WHAT THE TASK REQUIRES: Return each line from the rows below that contains the string "hooks".
....
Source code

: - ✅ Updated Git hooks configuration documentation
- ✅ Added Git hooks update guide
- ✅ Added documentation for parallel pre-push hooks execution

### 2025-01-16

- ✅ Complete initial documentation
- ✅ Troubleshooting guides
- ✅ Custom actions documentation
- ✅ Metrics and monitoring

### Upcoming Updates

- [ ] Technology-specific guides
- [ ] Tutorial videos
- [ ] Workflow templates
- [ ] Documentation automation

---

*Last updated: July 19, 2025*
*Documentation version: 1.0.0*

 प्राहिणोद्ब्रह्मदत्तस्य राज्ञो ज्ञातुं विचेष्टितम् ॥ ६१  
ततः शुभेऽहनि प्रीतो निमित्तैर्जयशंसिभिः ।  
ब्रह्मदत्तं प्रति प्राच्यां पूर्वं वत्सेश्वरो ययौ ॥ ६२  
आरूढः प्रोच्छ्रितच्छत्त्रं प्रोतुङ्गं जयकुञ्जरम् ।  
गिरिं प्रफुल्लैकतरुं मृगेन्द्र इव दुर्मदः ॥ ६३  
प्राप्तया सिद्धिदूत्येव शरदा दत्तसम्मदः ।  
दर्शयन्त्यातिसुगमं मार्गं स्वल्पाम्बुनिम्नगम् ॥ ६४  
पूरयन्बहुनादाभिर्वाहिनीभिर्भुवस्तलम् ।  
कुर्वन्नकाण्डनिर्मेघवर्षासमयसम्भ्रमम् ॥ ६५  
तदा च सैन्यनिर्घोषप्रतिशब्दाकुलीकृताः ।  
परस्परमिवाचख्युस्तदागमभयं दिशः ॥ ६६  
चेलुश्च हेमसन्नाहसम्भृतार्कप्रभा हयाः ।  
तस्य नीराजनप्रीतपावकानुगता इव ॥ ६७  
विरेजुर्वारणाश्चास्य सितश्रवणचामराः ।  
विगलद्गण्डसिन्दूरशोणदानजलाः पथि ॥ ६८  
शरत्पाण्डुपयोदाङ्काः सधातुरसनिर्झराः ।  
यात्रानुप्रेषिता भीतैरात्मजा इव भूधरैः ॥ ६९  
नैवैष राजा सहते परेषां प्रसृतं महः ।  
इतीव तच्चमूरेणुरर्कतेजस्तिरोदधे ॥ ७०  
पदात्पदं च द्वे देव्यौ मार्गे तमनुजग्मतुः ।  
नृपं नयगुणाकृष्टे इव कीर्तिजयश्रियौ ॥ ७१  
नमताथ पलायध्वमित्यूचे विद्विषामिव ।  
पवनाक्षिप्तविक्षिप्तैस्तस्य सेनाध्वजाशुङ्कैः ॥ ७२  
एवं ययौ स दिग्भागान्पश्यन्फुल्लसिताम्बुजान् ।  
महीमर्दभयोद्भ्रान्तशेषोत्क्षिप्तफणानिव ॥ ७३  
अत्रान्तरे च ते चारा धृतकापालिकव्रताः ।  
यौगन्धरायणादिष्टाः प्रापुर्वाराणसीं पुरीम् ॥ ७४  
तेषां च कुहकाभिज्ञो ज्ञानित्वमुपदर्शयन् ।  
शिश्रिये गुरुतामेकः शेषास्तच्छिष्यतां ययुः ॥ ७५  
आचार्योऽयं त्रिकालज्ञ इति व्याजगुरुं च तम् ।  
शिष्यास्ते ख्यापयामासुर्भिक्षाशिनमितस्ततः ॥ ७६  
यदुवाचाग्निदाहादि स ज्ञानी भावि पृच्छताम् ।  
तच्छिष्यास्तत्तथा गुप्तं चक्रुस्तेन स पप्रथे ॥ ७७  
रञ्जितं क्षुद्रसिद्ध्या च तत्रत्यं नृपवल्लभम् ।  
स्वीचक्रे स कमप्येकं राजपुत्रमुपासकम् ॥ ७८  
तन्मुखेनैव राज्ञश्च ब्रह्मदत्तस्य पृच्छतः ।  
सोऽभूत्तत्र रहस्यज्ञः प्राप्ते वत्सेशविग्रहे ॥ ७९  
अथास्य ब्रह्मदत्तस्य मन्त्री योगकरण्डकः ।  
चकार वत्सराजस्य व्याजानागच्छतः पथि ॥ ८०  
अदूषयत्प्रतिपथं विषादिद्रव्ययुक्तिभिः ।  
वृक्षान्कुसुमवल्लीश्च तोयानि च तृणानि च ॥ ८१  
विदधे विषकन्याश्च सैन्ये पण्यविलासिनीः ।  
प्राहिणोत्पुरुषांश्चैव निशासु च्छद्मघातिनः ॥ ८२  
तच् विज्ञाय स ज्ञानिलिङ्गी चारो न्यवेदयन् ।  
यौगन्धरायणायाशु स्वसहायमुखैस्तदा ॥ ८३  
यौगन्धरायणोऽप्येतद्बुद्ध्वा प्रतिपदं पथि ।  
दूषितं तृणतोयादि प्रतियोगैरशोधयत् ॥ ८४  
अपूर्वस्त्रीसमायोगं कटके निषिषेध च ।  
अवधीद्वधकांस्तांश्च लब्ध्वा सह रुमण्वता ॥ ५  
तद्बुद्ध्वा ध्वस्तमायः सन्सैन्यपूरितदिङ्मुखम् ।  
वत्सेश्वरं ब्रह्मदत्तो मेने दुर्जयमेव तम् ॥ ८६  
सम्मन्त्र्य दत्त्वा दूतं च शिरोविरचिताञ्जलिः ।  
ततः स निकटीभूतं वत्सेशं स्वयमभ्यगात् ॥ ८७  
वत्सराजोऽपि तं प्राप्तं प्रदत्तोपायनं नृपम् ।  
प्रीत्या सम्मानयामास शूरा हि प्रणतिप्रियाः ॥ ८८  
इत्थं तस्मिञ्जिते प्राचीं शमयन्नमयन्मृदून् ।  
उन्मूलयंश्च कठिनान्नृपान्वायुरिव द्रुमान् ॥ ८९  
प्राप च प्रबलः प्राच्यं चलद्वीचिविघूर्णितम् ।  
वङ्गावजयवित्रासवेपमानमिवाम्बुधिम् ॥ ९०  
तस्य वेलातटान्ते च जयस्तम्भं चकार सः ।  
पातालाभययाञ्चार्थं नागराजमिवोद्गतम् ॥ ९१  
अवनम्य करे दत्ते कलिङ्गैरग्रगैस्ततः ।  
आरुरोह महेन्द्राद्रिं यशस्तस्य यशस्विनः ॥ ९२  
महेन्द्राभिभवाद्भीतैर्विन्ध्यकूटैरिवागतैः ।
....
RESPONSE TO THE EXERCISE:
: - ✅ Updated Git hooks configuration documentation
- ✅ Added Git hooks update guide
- ✅ Added documentation for parallel pre-push hooks execution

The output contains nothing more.